### Records for the task
_ _ _ _ _ _ _

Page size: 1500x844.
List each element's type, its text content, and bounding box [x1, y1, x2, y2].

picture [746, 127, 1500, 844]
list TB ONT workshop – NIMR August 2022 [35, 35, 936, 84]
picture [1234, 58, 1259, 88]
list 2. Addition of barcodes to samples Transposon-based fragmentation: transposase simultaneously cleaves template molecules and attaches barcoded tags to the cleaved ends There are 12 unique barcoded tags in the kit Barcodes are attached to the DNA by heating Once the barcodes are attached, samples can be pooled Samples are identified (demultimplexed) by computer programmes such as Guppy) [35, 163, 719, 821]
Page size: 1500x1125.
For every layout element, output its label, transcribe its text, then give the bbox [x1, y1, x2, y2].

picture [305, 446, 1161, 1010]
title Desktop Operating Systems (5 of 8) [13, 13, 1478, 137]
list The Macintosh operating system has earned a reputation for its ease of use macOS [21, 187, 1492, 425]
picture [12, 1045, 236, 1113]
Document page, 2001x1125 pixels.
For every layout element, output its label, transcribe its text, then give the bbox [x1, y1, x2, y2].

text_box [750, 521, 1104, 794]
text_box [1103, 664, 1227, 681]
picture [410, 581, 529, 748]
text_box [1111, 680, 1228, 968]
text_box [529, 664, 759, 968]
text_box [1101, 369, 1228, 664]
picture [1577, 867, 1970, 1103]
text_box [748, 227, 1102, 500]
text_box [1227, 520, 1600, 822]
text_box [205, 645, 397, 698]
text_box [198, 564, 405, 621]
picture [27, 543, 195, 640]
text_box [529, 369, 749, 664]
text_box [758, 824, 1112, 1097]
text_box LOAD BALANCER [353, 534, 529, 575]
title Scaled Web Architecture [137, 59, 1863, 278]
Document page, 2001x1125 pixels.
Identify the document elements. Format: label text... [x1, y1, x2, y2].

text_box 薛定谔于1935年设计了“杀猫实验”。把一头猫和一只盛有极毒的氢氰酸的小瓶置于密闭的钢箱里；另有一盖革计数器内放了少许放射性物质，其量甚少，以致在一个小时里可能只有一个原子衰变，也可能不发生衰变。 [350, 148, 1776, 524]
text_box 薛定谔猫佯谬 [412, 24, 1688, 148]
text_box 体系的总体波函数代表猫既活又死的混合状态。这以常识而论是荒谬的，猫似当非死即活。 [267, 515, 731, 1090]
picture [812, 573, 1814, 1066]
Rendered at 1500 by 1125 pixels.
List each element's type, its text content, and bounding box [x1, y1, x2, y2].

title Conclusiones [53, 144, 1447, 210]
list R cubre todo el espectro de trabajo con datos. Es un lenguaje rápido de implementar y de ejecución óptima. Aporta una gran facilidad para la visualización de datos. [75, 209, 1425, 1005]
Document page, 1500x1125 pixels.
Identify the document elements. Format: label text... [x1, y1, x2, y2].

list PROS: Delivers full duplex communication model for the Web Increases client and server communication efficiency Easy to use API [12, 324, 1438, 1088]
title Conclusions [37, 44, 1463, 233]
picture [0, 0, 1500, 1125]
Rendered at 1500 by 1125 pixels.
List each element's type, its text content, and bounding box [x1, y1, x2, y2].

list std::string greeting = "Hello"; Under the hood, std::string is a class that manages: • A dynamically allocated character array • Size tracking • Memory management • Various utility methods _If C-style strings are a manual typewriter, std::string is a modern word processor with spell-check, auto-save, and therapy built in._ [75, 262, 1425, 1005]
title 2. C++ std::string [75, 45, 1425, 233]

_ _ _ _ _ _ _

### Exercise goal
Every record above must be duplicated exactly.

### Response below
Page size: 1500x844.
List each element's type, its text content, and bounding box [x1, y1, x2, y2].

picture [746, 127, 1500, 844]
list TB ONT workshop – NIMR August 2022 [35, 35, 936, 84]
picture [1234, 58, 1259, 88]
list 2. Addition of barcodes to samples Transposon-based fragmentation: transposase simultaneously cleaves template molecules and attaches barcoded tags to the cleaved ends There are 12 unique barcoded tags in the kit Barcodes are attached to the DNA by heating Once the barcodes are attached, samples can be pooled Samples are identified (demultimplexed) by computer programmes such as Guppy) [35, 163, 719, 821]
Page size: 1500x1125.
For every layout element, output its label, transcribe its text, then give the bbox [x1, y1, x2, y2].

picture [305, 446, 1161, 1010]
title Desktop Operating Systems (5 of 8) [13, 13, 1478, 137]
list The Macintosh operating system has earned a reputation for its ease of use macOS [21, 187, 1492, 425]
picture [12, 1045, 236, 1113]
Document page, 2001x1125 pixels.
For every layout element, output its label, transcribe its text, then give the bbox [x1, y1, x2, y2].

text_box [750, 521, 1104, 794]
text_box [1103, 664, 1227, 681]
picture [410, 581, 529, 748]
text_box [1111, 680, 1228, 968]
text_box [529, 664, 759, 968]
text_box [1101, 369, 1228, 664]
picture [1577, 867, 1970, 1103]
text_box [748, 227, 1102, 500]
text_box [1227, 520, 1600, 822]
text_box [205, 645, 397, 698]
text_box [198, 564, 405, 621]
picture [27, 543, 195, 640]
text_box [529, 369, 749, 664]
text_box [758, 824, 1112, 1097]
text_box LOAD BALANCER [353, 534, 529, 575]
title Scaled Web Architecture [137, 59, 1863, 278]
Document page, 2001x1125 pixels.
Identify the document elements. Format: label text... [x1, y1, x2, y2].

text_box 薛定谔于1935年设计了“杀猫实验”。把一头猫和一只盛有极毒的氢氰酸的小瓶置于密闭的钢箱里；另有一盖革计数器内放了少许放射性物质，其量甚少，以致在一个小时里可能只有一个原子衰变，也可能不发生衰变。 [350, 148, 1776, 524]
text_box 薛定谔猫佯谬 [412, 24, 1688, 148]
text_box 体系的总体波函数代表猫既活又死的混合状态。这以常识而论是荒谬的，猫似当非死即活。 [267, 515, 731, 1090]
picture [812, 573, 1814, 1066]
Rendered at 1500 by 1125 pixels.
List each element's type, its text content, and bounding box [x1, y1, x2, y2].

title Conclusiones [53, 144, 1447, 210]
list R cubre todo el espectro de trabajo con datos. Es un lenguaje rápido de implementar y de ejecución óptima. Aporta una gran facilidad para la visualización de datos. [75, 209, 1425, 1005]
Document page, 1500x1125 pixels.
Identify the document elements. Format: label text... [x1, y1, x2, y2].

list PROS: Delivers full duplex communication model for the Web Increases client and server communication efficiency Easy to use API [12, 324, 1438, 1088]
title Conclusions [37, 44, 1463, 233]
picture [0, 0, 1500, 1125]
Rendered at 1500 by 1125 pixels.
List each element's type, its text content, and bounding box [x1, y1, x2, y2].

list std::string greeting = "Hello"; Under the hood, std::string is a class that manages: • A dynamically allocated character array • Size tracking • Memory management • Various utility methods _If C-style strings are a manual typewriter, std::string is a modern word processor with spell-check, auto-save, and therapy built in._ [75, 262, 1425, 1005]
title 2. C++ std::string [75, 45, 1425, 233]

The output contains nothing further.